The bench then delved into the distinction between individual and mass conversions, asking, “How is conversion different from mass conversions?” John explained that the Act prescribes more severe punishments for mass conversions. The bench noted, “So mass conversion would automatically mean that conversion is taking place?” John confirmed, stating that anyone aggrieved by a mass conversion could file an FIR.
Justice Misra then asked if the provisions of the Act were under challenge, to which Senior Advocate Siddharth Aggarwal confirmed they were, although not in the present petitions. Justice Misra observed, “This anti-conversion law in some part may seem to be violative of Article 25.”

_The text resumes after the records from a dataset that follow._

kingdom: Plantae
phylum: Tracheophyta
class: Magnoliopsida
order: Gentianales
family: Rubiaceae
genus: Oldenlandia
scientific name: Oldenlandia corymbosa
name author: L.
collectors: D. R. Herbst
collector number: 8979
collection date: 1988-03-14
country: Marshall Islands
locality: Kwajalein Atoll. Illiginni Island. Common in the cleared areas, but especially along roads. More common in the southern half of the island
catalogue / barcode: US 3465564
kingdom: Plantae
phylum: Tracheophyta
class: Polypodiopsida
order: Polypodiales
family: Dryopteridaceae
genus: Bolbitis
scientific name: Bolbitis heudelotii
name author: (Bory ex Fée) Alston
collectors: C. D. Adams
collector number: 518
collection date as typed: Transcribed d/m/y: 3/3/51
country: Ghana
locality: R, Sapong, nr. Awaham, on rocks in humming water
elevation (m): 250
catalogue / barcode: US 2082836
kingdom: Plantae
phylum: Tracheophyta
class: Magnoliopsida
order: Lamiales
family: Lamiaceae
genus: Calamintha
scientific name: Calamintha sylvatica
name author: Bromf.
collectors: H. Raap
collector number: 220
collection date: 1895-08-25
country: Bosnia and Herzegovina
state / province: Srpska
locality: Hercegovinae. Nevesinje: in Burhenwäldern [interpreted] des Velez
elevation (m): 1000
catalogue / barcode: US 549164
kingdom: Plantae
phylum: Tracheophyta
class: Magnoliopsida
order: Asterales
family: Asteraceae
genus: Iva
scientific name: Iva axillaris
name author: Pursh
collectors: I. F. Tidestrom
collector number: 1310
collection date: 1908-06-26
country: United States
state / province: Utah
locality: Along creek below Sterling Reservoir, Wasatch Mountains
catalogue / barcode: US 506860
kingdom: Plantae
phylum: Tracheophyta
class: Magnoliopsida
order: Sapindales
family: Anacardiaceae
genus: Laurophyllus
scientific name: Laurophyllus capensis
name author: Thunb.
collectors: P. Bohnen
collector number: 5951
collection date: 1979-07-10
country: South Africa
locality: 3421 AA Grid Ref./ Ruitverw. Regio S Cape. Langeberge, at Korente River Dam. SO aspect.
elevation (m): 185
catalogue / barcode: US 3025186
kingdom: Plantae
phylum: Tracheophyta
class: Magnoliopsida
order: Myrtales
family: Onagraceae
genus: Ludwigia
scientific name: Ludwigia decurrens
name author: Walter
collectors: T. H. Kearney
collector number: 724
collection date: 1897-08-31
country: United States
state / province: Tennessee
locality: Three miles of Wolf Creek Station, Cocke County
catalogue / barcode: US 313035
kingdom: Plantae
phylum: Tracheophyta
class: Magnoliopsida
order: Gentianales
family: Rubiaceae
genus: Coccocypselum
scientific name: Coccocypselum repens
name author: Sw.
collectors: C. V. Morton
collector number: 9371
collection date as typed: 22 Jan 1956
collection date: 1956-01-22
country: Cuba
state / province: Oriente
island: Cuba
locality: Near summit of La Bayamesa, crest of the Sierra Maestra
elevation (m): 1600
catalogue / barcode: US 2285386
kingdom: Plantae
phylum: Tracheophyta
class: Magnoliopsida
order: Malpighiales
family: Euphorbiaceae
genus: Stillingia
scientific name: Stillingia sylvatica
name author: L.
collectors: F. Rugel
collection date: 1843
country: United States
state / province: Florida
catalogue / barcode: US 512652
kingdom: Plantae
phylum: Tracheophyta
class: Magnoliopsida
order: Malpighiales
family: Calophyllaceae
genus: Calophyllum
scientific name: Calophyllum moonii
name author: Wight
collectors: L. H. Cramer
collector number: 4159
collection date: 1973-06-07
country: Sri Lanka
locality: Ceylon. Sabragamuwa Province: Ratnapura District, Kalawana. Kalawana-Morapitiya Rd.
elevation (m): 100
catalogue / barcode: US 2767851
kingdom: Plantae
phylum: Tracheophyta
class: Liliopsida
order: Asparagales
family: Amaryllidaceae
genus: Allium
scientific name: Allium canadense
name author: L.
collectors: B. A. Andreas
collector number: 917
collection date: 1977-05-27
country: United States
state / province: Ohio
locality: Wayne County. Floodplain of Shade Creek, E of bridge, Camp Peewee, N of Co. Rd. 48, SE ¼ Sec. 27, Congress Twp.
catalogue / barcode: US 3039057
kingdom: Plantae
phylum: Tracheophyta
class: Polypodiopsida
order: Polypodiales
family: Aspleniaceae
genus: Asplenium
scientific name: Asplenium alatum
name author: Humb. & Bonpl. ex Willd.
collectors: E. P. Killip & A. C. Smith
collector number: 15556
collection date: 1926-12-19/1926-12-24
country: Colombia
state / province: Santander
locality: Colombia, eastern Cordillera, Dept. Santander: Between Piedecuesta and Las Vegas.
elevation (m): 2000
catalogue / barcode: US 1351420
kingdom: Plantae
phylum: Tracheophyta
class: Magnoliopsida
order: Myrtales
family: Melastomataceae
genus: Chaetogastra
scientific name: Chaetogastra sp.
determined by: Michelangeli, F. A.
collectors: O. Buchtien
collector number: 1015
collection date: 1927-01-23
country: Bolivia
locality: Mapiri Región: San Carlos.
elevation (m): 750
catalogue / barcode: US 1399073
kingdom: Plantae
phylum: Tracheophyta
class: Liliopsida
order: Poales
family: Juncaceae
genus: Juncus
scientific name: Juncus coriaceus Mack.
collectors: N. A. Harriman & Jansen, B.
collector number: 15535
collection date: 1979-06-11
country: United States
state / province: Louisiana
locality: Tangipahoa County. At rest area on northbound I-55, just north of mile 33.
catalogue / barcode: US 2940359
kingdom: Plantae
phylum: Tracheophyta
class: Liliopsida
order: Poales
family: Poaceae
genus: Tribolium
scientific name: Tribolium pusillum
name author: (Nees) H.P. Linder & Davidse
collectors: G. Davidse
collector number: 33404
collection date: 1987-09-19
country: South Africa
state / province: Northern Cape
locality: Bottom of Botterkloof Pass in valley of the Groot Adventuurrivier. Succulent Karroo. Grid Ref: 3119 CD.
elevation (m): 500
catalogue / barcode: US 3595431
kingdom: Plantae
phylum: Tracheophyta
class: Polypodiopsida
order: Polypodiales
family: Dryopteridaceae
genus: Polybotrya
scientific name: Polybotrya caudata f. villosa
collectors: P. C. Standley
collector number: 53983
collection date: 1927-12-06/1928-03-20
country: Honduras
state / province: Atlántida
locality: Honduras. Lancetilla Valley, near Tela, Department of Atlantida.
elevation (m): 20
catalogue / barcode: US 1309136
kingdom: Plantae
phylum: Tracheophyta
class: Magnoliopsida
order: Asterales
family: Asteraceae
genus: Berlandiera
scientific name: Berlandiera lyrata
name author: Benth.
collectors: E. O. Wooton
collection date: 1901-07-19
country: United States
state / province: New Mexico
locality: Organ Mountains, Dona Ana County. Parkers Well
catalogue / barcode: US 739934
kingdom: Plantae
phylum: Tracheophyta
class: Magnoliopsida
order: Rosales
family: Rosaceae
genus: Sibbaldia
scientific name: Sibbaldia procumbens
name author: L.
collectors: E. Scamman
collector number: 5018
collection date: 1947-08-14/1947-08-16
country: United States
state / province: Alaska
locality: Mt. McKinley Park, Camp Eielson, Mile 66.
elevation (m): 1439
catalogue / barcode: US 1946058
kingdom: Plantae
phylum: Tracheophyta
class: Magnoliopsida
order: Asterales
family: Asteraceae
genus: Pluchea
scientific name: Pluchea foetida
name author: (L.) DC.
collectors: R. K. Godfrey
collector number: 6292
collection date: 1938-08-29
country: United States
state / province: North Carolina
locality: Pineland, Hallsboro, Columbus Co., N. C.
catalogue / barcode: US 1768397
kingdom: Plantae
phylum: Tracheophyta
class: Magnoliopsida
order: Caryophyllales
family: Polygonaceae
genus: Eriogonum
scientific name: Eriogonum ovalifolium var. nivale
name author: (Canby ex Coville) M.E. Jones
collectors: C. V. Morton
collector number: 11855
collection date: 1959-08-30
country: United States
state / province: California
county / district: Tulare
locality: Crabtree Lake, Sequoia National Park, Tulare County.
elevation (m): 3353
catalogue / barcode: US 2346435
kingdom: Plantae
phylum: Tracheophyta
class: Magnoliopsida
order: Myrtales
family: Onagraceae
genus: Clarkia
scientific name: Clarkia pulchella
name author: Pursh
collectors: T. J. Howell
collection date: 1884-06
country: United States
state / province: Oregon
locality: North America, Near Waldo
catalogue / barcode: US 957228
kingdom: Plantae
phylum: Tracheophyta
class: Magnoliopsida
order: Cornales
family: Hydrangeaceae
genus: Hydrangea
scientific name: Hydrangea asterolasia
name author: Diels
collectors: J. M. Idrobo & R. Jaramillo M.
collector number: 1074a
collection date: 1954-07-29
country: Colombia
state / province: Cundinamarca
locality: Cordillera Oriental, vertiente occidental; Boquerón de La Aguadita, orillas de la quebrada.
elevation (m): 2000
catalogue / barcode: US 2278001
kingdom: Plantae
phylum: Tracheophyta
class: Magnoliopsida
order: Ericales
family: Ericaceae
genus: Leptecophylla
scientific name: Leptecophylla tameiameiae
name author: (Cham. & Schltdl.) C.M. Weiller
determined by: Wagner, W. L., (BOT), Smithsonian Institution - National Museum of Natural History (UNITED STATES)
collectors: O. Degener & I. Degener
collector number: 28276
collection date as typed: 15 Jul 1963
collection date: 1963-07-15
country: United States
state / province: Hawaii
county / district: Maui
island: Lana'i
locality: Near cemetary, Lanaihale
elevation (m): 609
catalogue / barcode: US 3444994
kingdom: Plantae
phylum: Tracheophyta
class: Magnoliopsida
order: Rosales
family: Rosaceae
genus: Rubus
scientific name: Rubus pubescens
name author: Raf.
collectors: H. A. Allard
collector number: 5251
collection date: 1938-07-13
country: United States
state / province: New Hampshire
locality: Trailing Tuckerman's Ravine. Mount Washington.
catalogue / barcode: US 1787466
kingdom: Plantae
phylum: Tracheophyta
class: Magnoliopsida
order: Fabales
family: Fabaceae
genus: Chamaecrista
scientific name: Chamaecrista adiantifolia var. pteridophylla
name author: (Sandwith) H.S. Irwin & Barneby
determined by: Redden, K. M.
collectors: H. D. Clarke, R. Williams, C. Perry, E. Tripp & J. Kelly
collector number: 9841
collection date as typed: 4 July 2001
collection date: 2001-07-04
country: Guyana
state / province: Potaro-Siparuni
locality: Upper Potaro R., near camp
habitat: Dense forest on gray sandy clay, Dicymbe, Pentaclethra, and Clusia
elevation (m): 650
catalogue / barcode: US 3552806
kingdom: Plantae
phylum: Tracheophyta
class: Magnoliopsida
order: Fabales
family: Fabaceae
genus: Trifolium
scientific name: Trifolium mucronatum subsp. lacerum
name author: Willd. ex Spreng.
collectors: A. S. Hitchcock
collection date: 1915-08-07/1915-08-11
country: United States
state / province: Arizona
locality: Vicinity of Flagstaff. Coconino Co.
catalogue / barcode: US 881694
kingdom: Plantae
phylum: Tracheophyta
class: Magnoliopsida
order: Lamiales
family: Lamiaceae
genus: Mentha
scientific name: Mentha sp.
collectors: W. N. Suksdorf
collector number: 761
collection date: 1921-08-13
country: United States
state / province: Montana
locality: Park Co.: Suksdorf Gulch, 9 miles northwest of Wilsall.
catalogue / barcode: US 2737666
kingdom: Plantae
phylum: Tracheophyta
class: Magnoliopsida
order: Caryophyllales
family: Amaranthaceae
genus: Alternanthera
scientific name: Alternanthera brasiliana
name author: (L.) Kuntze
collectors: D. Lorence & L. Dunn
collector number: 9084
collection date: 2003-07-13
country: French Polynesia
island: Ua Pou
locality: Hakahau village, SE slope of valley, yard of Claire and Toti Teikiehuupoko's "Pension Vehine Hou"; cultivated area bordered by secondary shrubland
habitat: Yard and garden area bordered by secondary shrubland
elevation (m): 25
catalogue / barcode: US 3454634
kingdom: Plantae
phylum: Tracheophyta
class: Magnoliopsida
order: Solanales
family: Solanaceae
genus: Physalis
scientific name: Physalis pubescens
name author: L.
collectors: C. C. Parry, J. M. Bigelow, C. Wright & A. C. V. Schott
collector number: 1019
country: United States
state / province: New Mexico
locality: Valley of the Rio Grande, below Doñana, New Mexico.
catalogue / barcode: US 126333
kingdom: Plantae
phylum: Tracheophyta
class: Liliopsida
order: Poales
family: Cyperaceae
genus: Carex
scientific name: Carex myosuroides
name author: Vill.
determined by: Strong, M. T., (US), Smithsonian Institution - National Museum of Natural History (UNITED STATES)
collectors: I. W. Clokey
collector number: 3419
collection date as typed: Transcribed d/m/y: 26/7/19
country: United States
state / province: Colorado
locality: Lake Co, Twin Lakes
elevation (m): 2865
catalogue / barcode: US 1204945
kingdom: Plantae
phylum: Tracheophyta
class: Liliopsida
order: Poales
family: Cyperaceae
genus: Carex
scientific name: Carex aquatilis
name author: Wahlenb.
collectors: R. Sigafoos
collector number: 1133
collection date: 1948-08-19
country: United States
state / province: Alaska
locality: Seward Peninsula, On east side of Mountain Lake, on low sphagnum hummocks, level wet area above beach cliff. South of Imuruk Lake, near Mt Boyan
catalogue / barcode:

The bench, treating the current petitions as part-heard, ordered a stay on further proceedings in the FIRs until the next hearing date on August 2. They noted that under the UP law, prior sanction from the District Magistrate is required for any religious conversion.
Earlier, the Uttar Pradesh Police had described Dr Lal and the other accused as the main perpetrators of a mass religious conversion program, allegedly funded by organisations from around 20 countries. The police claimed that about 90 Hindus were influenced, coerced, and lured into converting to Christianity at the Evangelical Church of India in Hariharganj, Fatehpur, with promises of easy money. Lal was depicted as a notorious criminal involved in 38 cases over the last two decades.
The increasing interference of the judiciary in executive matters raises concerns, especially amidst the surge in cases of grooming jihad and forced religious conversions, not only in Uttar Pradesh but across the whole of India. The law, originally enacted to address the serious issue of mass religious conversions, risks being undermined if significant changes are made. Such alterations could be unjust to the victims. The ongoing hearings will play a crucial role in determining the future course of this legislation and its impact on combating forced conversions.